Attualità
Libere e indipendenti: le gemelle Kessler
Due donne libere e indipendenti. Un modello da imitare in anni in cui molte di noi dovevano ancora conquistare un briciolo di libertà.
di Angela Celesti
Tedesche, nate a Nerchau ne 1936, trascorrono la loro adolescenza nella Germania dell’Est studiando danza; poi il passaggio a Ovest, a 18 anni, con il loro primo debutto al Palladium di Düsseldorf. Identiche, altissime e biondissime sono perfette per il Lido di Parigi “Blubell Girls”, gambe lunghissime e in sincrono arrivano in Italia nel gennaio del 1961, due “aliene” per fisicità e cultura, un fenomeno da esibire in un’Italia che attraverso la neonata televisione, mezzo di comunicazione di massa tra i più significativi di quegli anni, unificò il linguaggio e la crescita culturale.
Antonello Falqui, autore televisivo tra i più lungimiranti e coraggiosi, maestro indiscusso del varietà e autore del primo programma RAI “Arrivi e Partenze” con Mike Buongiorno nel 1954, capì subito il potenziale di quelle due paia di gambe, ancora mai esibite nella neonata televisione italiana.

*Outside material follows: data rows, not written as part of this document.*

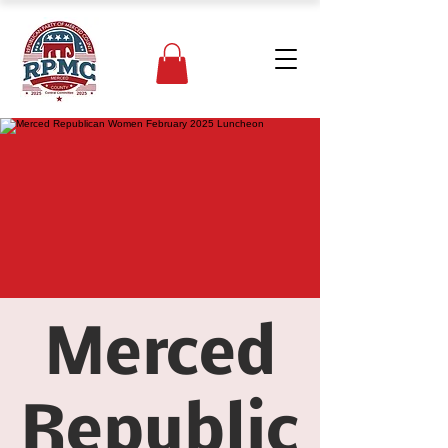
Merced
Republic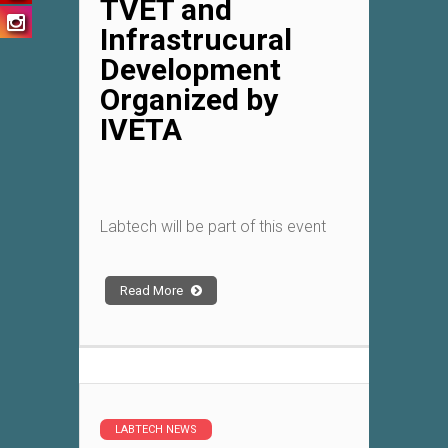
TVET and
Infrastrucural
Development
Organized by
IVETA
Labtech will be part of this event
Read More
LABTECH NEWS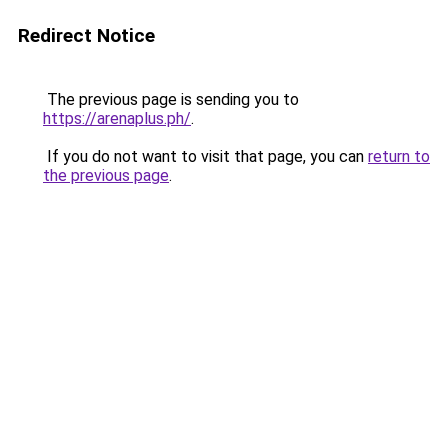
Redirect Notice
The previous page is sending you to
https://arenaplus.ph/
.
If you do not want to visit that page, you can
return to
the previous page
.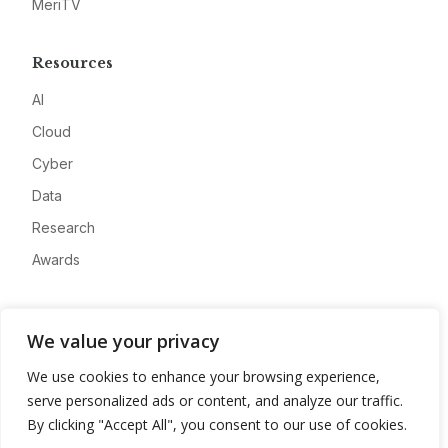
MeriTV
Resources
AI
Cloud
Cyber
Data
Research
Awards
Company
We value your privacy
About
We use cookies to enhance your browsing experience,
Advertise
serve personalized ads or content, and analyze our traffic.
Contact
By clicking "Accept All", you consent to our use of cookies.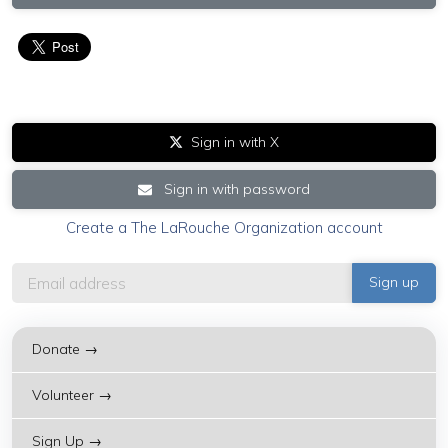
Sign in with X
Sign in with password
Create a The LaRouche Organization account
Donate →
Volunteer →
Sign Up →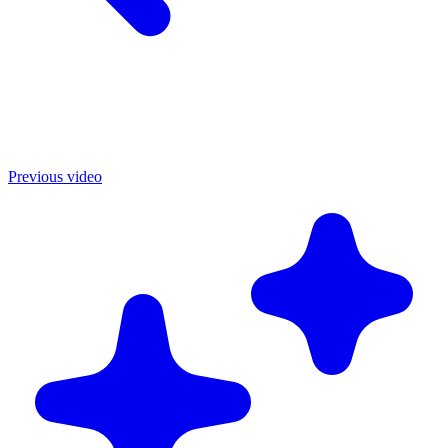
Previous video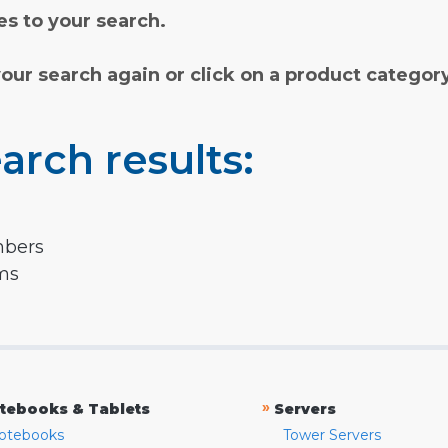
s to your search.
your search again or click on a product categor
arch results:
mbers
rms
»
tebooks & Tablets
Servers
otebooks
Tower Servers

Primo esordio nella trasmissione televisiva “Giardino d’Inverno”, regia di Falqui, con l’orchestra del maestro Gorni Kramer e la coreografia di Don Lurio “il piccoletto della TV”. Fu proprio lui a presentare le Gemelle a Falqui. Il connubio Don Lurio/Kessler – lui di origine italiana, ma formatosi a Broadway, e loro, “tedesche di Germania” con un cuore tutto italiano. Un connubio con altezze “sfasate” che ottenne un successo enorme e i loro balli diventarono memorabili. Ma fu il programma Studio Uno che le consacrò al pubblico italiano, la sigla di apertura Da-da-un-pa è rimasta nell’immaginario collettivo per moltissimi anni. Da allora la loro carriera si svilupperà su più fronti: televisione, cinema, teatro e pubblicità (Caroselli) indovinate un po’… per una marca di collant. Le loro performace non mancarono di far storcere il naso a quel “perbenismo bigotto” che ancora incombeva nell’Italia di quegli anni; famosa l’imposizione, da parte delle RAI, di calze nere pesantissime. La televisione di Stato riteneva che le gambe delle Kessler fossero troppo audaci, rischiando di scandalizzare l’opinione pubblica. Nonostante le restrizioni e qualche pettegolezzo, le gemelle Kessler ebbero un enorme successo, diventando icone della televisione italiana.

I programmi di successo si susseguirono da “Studio Uno”, con la famosa La notte è piccola per noi a “Canzonissima” e “Milleluci”… da quel momento, fino alla loro ultima apparizione sul palco di Sanremo nel 2014, le Kessler hanno acceso nel cuore di moltissimi italiani quel guizzo di nostalgia per un mondo dove tutto luccicava in una “scatola”: la televisione, altisonante e quotidiano riferimento di uomini e donne di quegli anni.
Questo, a parer mio, tutto ciò che rimane di due donne straordinarie, libere e indipendenti. Un modello da imitare in anni in cui molte di noi dovevano ancora conquistare un briciolo di libertà.